▶ _What is required_: Copy verbatim the span of lines beginning at the line that contains "Оставить новый отзыв" and ending with the final line of the data. Exclude pictures from the copy.

(Data items)
──────────────────────────────

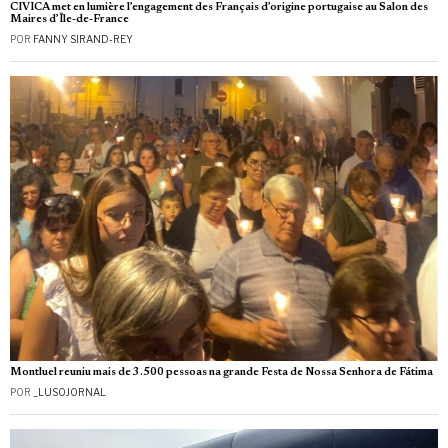
CIVICA met en lumière l’engagement des Français d’origine portugaise au Salon des
Maires d’Île-de-France
POR
FANNY SIRAND-REY
Montluel reuniu mais de 3.500 pessoas na grande Festa de Nossa Senhora de Fátima
POR
_LUSOJORNAL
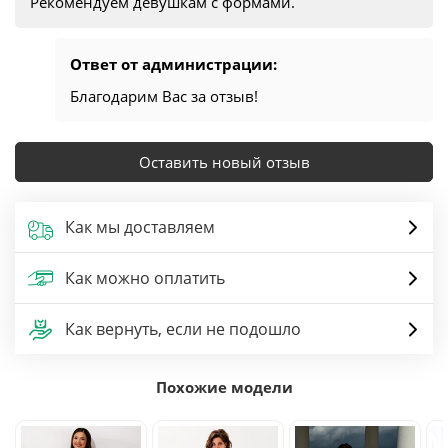
Рекомендуем девушкам с формами.
Ответ от администрации:
Благодарим Вас за отзыв!
Оставить новый отзыв
Как мы доставляем
Как можно оплатить
Как вернуть, если не подошло
Похожие модели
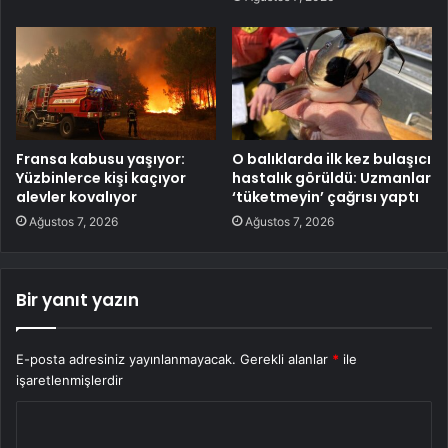
Fransa kabusu yaşıyor:
O balıklarda ilk kez bulaşıcı
Yüzbinlerce kişi kaçıyor
hastalık görüldü: Uzmanlar
alevler kovalıyor
‘tüketmeyin’ çağrısı yaptı
Ağustos 7, 2026
Ağustos 7, 2026
Bir yanıt yazın
E-posta adresiniz yayınlanmayacak.
Gerekli alanlar
*
ile
işaretlenmişlerdir
Y
o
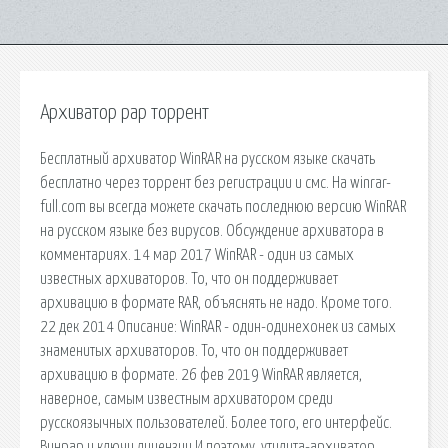
Архиватор рар торрент
Бесплатный архиватор WinRAR на русском языке скачать
бесплатно через торрент без регистрации и смс. На winrar-
full.com вы всегда можете скачать последнюю версию WinRAR
на русском языке без вирусов. Обсуждение архиватора в
комментариях. 14 мар 2017 WinRAR - один из самых
известных архиваторов. То, что он поддерживает
архивацию в формате RAR, объяснять не надо. Кроме того.
22 дек 2014 Описание: WinRAR - один-одинехонек из самых
знаменитых архиваторов. То, что он поддерживает
архивацию в формате. 26 фев 2019 WinRAR является,
наверное, самым известным архиватором среди
русскоязычных пользователей. Более того, его интерфейс.
Винрар и ключи лицензии И поэтому, утилита-архиватор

──────────────────────────────

▶ _Your response_:
Оставить новый отзыв
Как мы доставляем
Как можно оплатить
Как вернуть, если не подошло
Похожие модели
Fransa kabusu yaşıyor:
O balıklarda ilk kez bulaşıcı
Yüzbinlerce kişi kaçıyor
hastalık görüldü: Uzmanlar
alevler kovalıyor
‘tüketmeyin’ çağrısı yaptı
Ağustos 7, 2026
Ağustos 7, 2026
Bir yanıt yazın
E-posta adresiniz yayınlanmayacak.
Gerekli alanlar
*
ile
işaretlenmişlerdir
Y
o
Архиватор рар торрент
Бесплатный архиватор WinRAR на русском языке скачать
бесплатно через торрент без регистрации и смс. На winrar-
full.com вы всегда можете скачать последнюю версию WinRAR
на русском языке без вирусов. Обсуждение архиватора в
комментариях. 14 мар 2017 WinRAR - один из самых
известных архиваторов. То, что он поддерживает
архивацию в формате RAR, объяснять не надо. Кроме того.
22 дек 2014 Описание: WinRAR - один-одинехонек из самых
знаменитых архиваторов. То, что он поддерживает
архивацию в формате. 26 фев 2019 WinRAR является,
наверное, самым известным архиватором среди
русскоязычных пользователей. Более того, его интерфейс.
Винрар и ключи лицензии И поэтому, утилита-архиватор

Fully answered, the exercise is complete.